We just built up a simple reactive data source that showed you how computations relate to reactive data source and a function that the reactive data source wants to re-run. It turns out that we don't even have to write all that boilerplate code because there's an object that we get in the core framework called a dependency that does exactly that. Now, I find this description to be a bit confusing, so let's just go and take a look at how to use the dependency directly by updating our code.
To show you how this works, let's start off with a simple example. I'm going to comment out this call to nameGet and let's create our first dependency. I'll just make the global variable called Dep for dependency for short. Dependency, there we go.
Now, what we can do with the dependency is, inside of a function that's running inside of a computation, we can call dep.depend. And so a dependency allows us to track multiple computations. And then we can call the changed function of the dependency to change all of those computations at any point in the future. So let's look at in the console here. If I call depChanged, notice it reruns the function again and again.
So we can use this new data structure instead of writing this code ourselves up in our reactive data source. So up in the object, let's create another property here called Dep and set it equal to a new Tracker.dependency. And we won't need to store the computations directly ourselves anymore, so I'll just go ahead and delete that.
Now, inside of the set function, actually, let's go down and do the get function first. I can get rid of all of this boilerplate and instead, just call the depend method of our Tracker dependency. You see how much code that saves us, just a couple lines here, but easy to make a mistake and it's better to use this method.
Now, there's a lot more code going on here in a set function. We can get rid of all of this and just call the change method of our dependency. Once the code reloads over in the browser, we can try this out. So I'll call the set function and we'll set the name to two, and then to three, and so on, and you can see that it works just like it did before.

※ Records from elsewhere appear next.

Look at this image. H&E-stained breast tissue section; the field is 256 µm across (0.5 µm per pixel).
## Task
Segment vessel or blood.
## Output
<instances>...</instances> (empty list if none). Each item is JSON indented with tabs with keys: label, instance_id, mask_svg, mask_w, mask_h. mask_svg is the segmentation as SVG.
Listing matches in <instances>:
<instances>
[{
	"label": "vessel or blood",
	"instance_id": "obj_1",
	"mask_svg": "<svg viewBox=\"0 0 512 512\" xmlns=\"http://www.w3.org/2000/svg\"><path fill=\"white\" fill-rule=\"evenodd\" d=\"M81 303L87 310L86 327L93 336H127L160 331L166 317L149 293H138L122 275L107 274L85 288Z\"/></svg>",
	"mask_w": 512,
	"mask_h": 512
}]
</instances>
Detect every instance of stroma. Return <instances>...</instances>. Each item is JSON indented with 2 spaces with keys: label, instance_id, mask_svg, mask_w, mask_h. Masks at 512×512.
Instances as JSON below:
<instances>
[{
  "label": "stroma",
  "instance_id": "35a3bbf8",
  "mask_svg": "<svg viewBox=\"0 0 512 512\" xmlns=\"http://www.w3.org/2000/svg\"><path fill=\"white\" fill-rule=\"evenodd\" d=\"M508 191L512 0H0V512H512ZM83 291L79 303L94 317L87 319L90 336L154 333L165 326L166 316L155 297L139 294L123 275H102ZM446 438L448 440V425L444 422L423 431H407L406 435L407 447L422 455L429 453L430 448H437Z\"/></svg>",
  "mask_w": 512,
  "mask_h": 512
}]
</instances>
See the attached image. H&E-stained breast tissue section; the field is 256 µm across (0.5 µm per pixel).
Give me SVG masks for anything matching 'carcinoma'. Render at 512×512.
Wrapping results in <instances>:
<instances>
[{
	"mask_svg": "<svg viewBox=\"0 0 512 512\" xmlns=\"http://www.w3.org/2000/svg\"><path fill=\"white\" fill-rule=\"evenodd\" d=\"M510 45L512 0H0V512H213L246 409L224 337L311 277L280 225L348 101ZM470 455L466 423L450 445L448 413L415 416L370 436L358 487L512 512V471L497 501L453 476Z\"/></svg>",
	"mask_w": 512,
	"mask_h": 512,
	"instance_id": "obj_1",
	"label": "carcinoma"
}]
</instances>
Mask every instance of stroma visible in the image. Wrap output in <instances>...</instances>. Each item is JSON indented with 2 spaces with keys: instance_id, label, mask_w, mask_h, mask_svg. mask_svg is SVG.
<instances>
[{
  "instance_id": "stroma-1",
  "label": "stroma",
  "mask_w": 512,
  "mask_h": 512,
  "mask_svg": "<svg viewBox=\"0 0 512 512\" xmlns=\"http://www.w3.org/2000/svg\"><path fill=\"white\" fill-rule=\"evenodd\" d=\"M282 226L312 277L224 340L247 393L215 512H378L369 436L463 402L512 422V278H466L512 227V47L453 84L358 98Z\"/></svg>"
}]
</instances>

But let's go in and inspect this name property again. And for some reason, it's not available. Let's refresh. There we go. And take a look at the Tracker dependency object. It's pretty simple. It has a property called dependencebyID that looks pretty similar to what we had before.
So it's just an object of computation stored by ID. And then in the prototype, you can see the functions that are available to us. We can call changed and that will loop through all of these computations and invalidate them, or depend, which will store the computation in this list. So the Tracker dependency is really just a convenience to provide us the same functionality that we just built up ourselves.
So far, we've only seen illustrations of one computation, but let me show you what it looks like to have more than one. So I'm going to get rid of some of this cruft here.
So we'll just say, Tracker.rrun. We'll pass, say hello. Why don't we actually say hello? And I'm going to create another function. I'll just call it anotherFunc, and it will pretty much do the same thing, but just to delineate it, I'll give it a hello 2.
Now, let's create two computations. And then over in the browser, I'm going to refresh the watch expression area again and take a look at the Tracker dependency. Notice that there is now two computations being tracked. There's two in the list because we have two computations, one created by this AutoRun call and another one by this one.
So if we call the change function on our dependency, each one of these computations will get invalidated. And so here we can try that out by calling name.set again. And now both of these functions rerun, not just the first one. In summary, the Tracker dependency object allows us to link a reactive data source like the name variable that we have to multiple functions where that data source value is going to be used.